Article
Identification of Variants Responsible for Monogenic Forms of Diabetes in Brazil
Registro en:
ABREU, Gabriella de Medeiros et al. Identification of Variants Responsible for Monogenic Forms of Diabetes in Brazil. Frontiers in Endocrinology, v. 13, Article 827325, p. 1 - 9, May 2022.
1664-2392
10.3389/fendo.2022.827325
Autor
Abreu, Gabriella de Medeiros
Tarantino, Roberta Magalhães
Fonseca, Ana Carolina Proença da
Andrade, Juliana Rosa Ferreira de Oliveira
Souza, Ritiele Bastos de
Soares, Camila de Almeida Pereira Dias
Cambraia, Amanda
Cabello, Pedro Hernan
Rodacki, Melanie
Zajdenverg, Lenita
Zembrzuski, Verônica Marques
Campos Junior, Mário
Resumen
Monogenic forms of diabetes mellitus may affect a significant number of patients of this
disease, and it is an important molecular cause to be investigated. However, studies of the
genetic causes of monogenic diabetes, especially in populations with mixed ethnic
backgrounds, such as the one in Brazil, are scarce.
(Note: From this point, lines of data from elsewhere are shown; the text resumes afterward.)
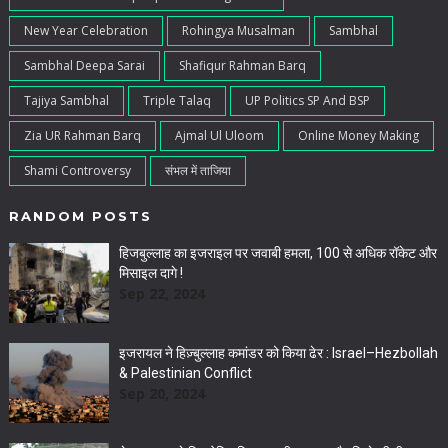
New Year Celebration
Rohingya Musalman
Sambhal
Sambhal Deepa Sarai
Shafiqur Rahman Barq
Tajiya Sambhal
Triple Talaq
UP Politics SP And BSP
Zia UR Rahman Barq
Ajmal Ul Uloom
Online Money Making
Shami Controversy
संभल में ताजिया
RANDOM POSTS
हिजबुल्लाह का इजराइल पर जवाबी हमला, 100 से अधिक रॉकेट और
मिसाइल दागे !
Sep 22, 2024
इजरायल ने हिज़्बुल्लाह कमांडर को किया ढेर : Israel–Hezbollah
& Palestinian Conflict
Sep 20, 2024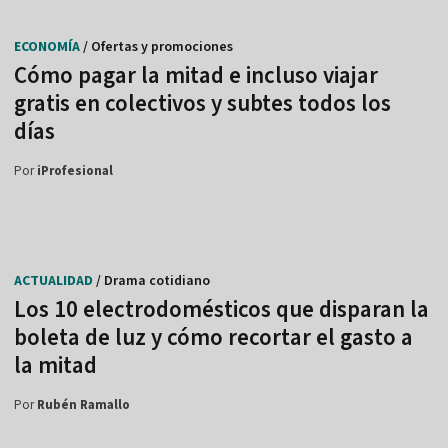
ECONOMÍA
/ Ofertas y promociones
Cómo pagar la mitad e incluso viajar
gratis en colectivos y subtes todos los
días
Por
iProfesional
ACTUALIDAD
/ Drama cotidiano
Los 10 electrodomésticos que disparan la
boleta de luz y cómo recortar el gasto a
la mitad
Por
Rubén Ramallo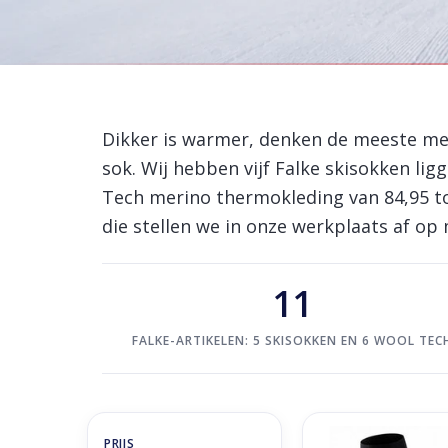
Home
/
Brands
/
F
Falke skisokken en
Dikker is warmer, denken de meeste men
sok. Wij hebben vijf Falke skisokken lig
Tech merino thermokleding van 84,95 tot
die stellen we in onze werkplaats af op
11
FALKE-ARTIKELEN: 5 SKISOKKEN EN 6 WOOL TEC
Falke SK4 Energizing 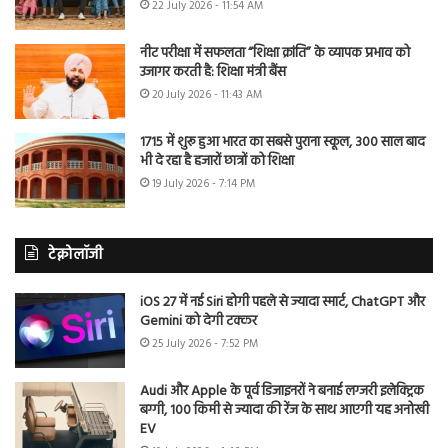
22 July 2026 - 11:54 AM
नीट परीक्षा में सफलता “शिक्षा क्रांति” के व्यापक प्रभाव को
उजागर करती है: शिक्षा मंत्री बैंस
20 July 2026 - 11:43 AM
1715 में शुरू हुआ भारत का सबसे पुराना स्कूल, 300 साल बाद
भी दे रहा है हजारों छात्रों को शिक्षा
19 July 2026 - 7:14 PM
टेक्नोलॉजी
iOS 27 में नई Siri होगी पहले से ज्यादा स्मार्ट, ChatGPT और
Gemini को देगी टक्कर
25 July 2026 - 7:52 PM
Audi और Apple के पूर्व डिजाइनरों ने बनाई लग्जरी इलेक्ट्रिक
बग्गी, 100 किमी से ज्यादा की रेंज के साथ आएगी यह अनोखी
EV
The aim of this study was to
screen several genes associated with monogenic diabetes in fifty-seven Brazilian
patients with recurrence of the disease in their families and thirty-four relatives. Inclusion
criteria were: Age of onset ≤ 40 years old, BMI < 30 kg/m², at least two affected
generations and negative anti-GAD and anti-IA2 antibodies. MODY genes HNF4A,
GCK, HNF1A, HNF1B, NEUROD1, KLF11, PAX4, INS, KCNJ11, and MT-TL1 were
sequenced by Sanger sequencing. We identified a total of 20 patients with variants, 13
GCK-MODY, four HNF1A-MODY, and one variant in each of the following genes, HNF4A,
HNF1B and MT-TL1. Segregation analysis was performed in 13 families. Four variants
were novel, two in GCK (p.(Met115Val) [c.343A>G] and p.(Asp365GlufsTer95)
[c.1094_1095insGCGA]) and two in HNF1A (p.(Tyr163Ter) [c.489C>G] and
p.(Val380CysfsTer39) [c.1136_1137insC]). Here we highlight the importance of
screening for monogenic diabetes in admixed populations.